Generelle Voraussetzungen für erfolgreiches Fische züchten

Bevor du dich mit dem Thema Fische züchten näher auseinander setzt, solltest du dich zuerst darüber informieren welche Bedingungen die von dir zur Zucht ausgewählte Fischart geschaffen werden muss, damit dir auch eine erfolgreiche Vermehrung gelingt.Wie schon erwähnt, müssen Aquarium-Fische in einer für die Fortpflanzung geeigneten Stimmung sein um erfolgreich Jungfische zu bekommen. Geeignete Wasser-Verhältnisse, die Vergesellschaftung für die Zucht geeigneter Pärchen, richtige Temperatur-Bereiche und der Einsatz des richtigen Futters, sind notwendige Voraussetzungen für ein erfolgreiches Fische züchten.

Generell kann gesagt werden, dass bei einer professionell ausgelegten Zierfisch-Zucht, das ganze Aquarium-Becken allein auf die Zucht einer Fischart ausgelegt sein muss um auch stetige Erfolge durch die Schaffung der richtigen Parameter zu erzielen. Eine erfolgreiche Zucht von Fischen in einem Gesellschaftsbecken lässt sich bis auf wenige Ausnahmen aber eher selten Planen und realisieren. Einige Lebendgebärende Fische wie Guppys und Platys oder auch eierlegenden Fische wie Skalare und Welse können aber durchaus auch in einem Gesellschaftsbecken bei guten Bedingungen Nachwuchs bekommen.

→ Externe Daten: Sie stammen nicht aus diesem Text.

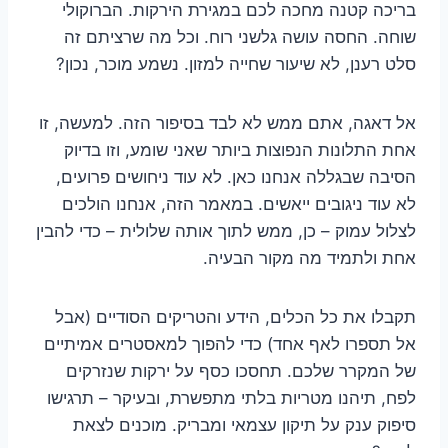
בריכה קטנה מחכה לכם במגירת הירקות. הברוקולי
שוחה. החסה עושה גלשני רוח. וכל מה שרציתם זה
סלט רענן, לא שיעור שחייה למזון. נשמע מוכר, נכון?
אל דאגה, אתם ממש לא לבד בסיפור הזה. למעשה, זו
אחת התלונות הנפוצות ביותר שאני שומע, וזו בדיוק
הסיבה שבגללה אנחנו כאן. לא עוד ניחושים פרועים,
לא עוד ניגובים ייאשים. במאמר הזה, אנחנו הולכים
לצלול עמוק – כן, ממש לתוך אותה שלולית – כדי להבין
אחת ולתמיד מה מקור הבעיה.
תקבלו את כל הכלים, הידע והטריקים הסודיים (אבל
אל תספרו לאף אחד) כדי להפוך למאסטרים אמיתיים
של המקרר שלכם. תחסכו כסף על ירקות שנזרקים
לפח, תיהנו מטריות בלתי מתפשרת, ובעיקר – תרגישו
סיפוק ענק על תיקון עצמאי ומבריק. מוכנים לצאת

So erhöhst du die Wahrscheinlichkeit von Nachwuchs in deinem Aquarium

Wenn die Wasserwerte in deinem Aquarium stimmen, du über ein Weibchen und Männchen einer Fischart verfügst und nicht einen zu hohen Besatz in deinem Aquarium-Becken hast, dann stehen die Chancen gar nicht so schlecht über Kurz oder Lang auch einmal Jungfische in deinem Aquarium-Becken begrüßen zu können. Sehr oft merkst du aber erst durch die unvermittelt auftauschenden Jungfische, dass sich Nachwuchs eingestellt hat. Wenn du nur wenige Fische züchten möchtest und es dir in erster Linie nur um die Erhaltung der Fischart geht, dann würde ich dir raten die Junge nicht in ein Aufzucht-Becken zu verfrachten, sondern die Jungfische sich selbst zu überlassen. Ein paar schaffen es auf jeden Fall immer sich vor Fress-Feinden verstecken zu können.

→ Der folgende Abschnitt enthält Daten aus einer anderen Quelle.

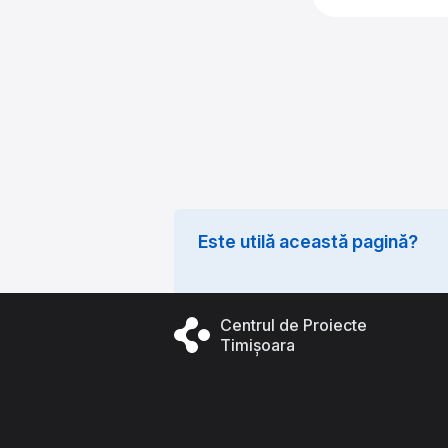
Este utilă această pagină?
Centrul de Proiecte
Timișoara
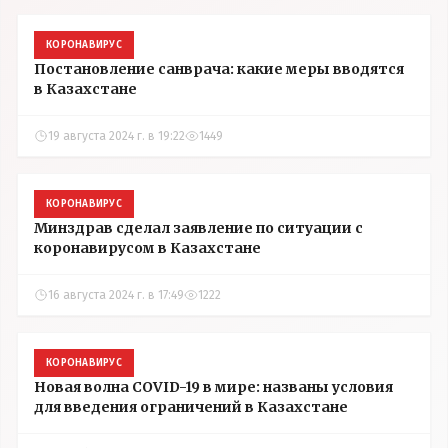
КОРОНАВИРУС
Постановление санврача: какие меры вводятся
в Казахстане
19 августа 2024 г. в 19:22
1449
КОРОНАВИРУС
Минздрав сделал заявление по ситуации с
коронавирусом в Казахстане
16 августа 2024 г. в 17:49
1222
КОРОНАВИРУС
Новая волна COVID-19 в мире: названы условия
для введения ограничений в Казахстане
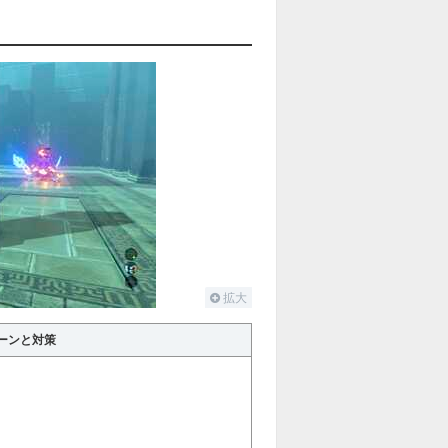
拡大
ーンと対策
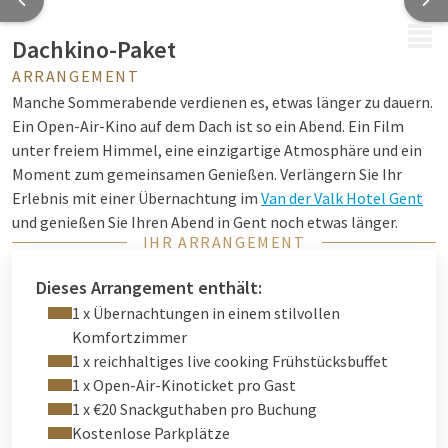
MENÜ
Dachkino-Paket
ARRANGEMENT
Manche Sommerabende verdienen es, etwas länger zu dauern.
Ein Open-Air-Kino auf dem Dach ist so ein Abend. Ein Film
unter freiem Himmel, eine einzigartige Atmosphäre und ein
Moment zum gemeinsamen Genießen. Verlängern Sie Ihr
Erlebnis mit einer Übernachtung im
Van der Valk Hotel Gent
und genießen Sie Ihren Abend in Gent noch etwas länger.
IHR ARRANGEMENT
Die Filmvorführungen finden in der
Skybar Mr. Sato
im 10.
Stock des Hotels statt. Von diesem einzigartigen Ort aus
Dieses Arrangement enthält:
genießen Sie nicht nur einen Film unter dem Sternenhimmel,
1 x Übernachtungen in einem stilvollen
sondern auch einen wunderschönen Panoramablick über
Komfortzimmer
Gent.
1 x reichhaltiges live cooking Frühstücksbuffet
1 x Open-Air-Kinoticket pro Gast
Ob romantischer Abend zu zweit, ein Ausflug mit Freunden
1 x €20 Snackguthaben pro Buchung
oder ein gemütlicher Mutter-Tochter-Moment – das
Kostenlose Parkplätze
Dachkino
-Paket bietet die perfekte Gelegenheit für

Pflanzen und Verstecke retten das Leben deiner Jung-Fische

Ohne ausreichende Verstecke wie Nussschalen, Höhlen oder eine dichte Bepflanzung wirst du es aber nicht erleben, dass die kleinen Fische über einen längeren Zeitraum in deinem Aquarium überleben können. Für größere Fische sind die Jungen eine willkommene Abwechslung auf ihrer Speisekarte und eine Rücksicht den Jungen Fischen gegenüber solltest du nicht erwarten. Bei lebendgebärenden Fischen wie Guppys Schwertträgern und Platys versucht das Muttertier zum Teil direkt nach der Geburt die Jungtiere wieder aufzuessen. Da die Fische aber ab dem Augenblick ihrer Geburt vollständig entwickelt sind, können sie sich ohne weiters direkt vor dem Muttertier in Sicherheit begeben.

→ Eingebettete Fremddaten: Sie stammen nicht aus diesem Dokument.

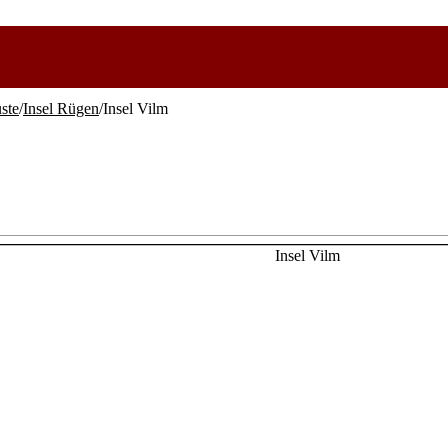
ste
/
Insel Rügen
/Insel Vilm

Eine weitere Möglichkeit deinen Nachwuchs beim Fische züchten vor dem Fresstod zu beschützen ist ein sogenannter Ablaichkasten. Dieser wird in dein eigentliches Becken eingehangen und ist in einen oberen und einen unteren Bereich aufgeteilt. Das Muttertier wird in den oberen Bereich gesetzt und die (noch bewegungsunfähigen) Jungtiere fallen direkt nach der Geburt durch ein feinmaschiges Gitter in den unteren Bereich. Dies macht es dem Muttertier unmöglich die Jungen zu fressen.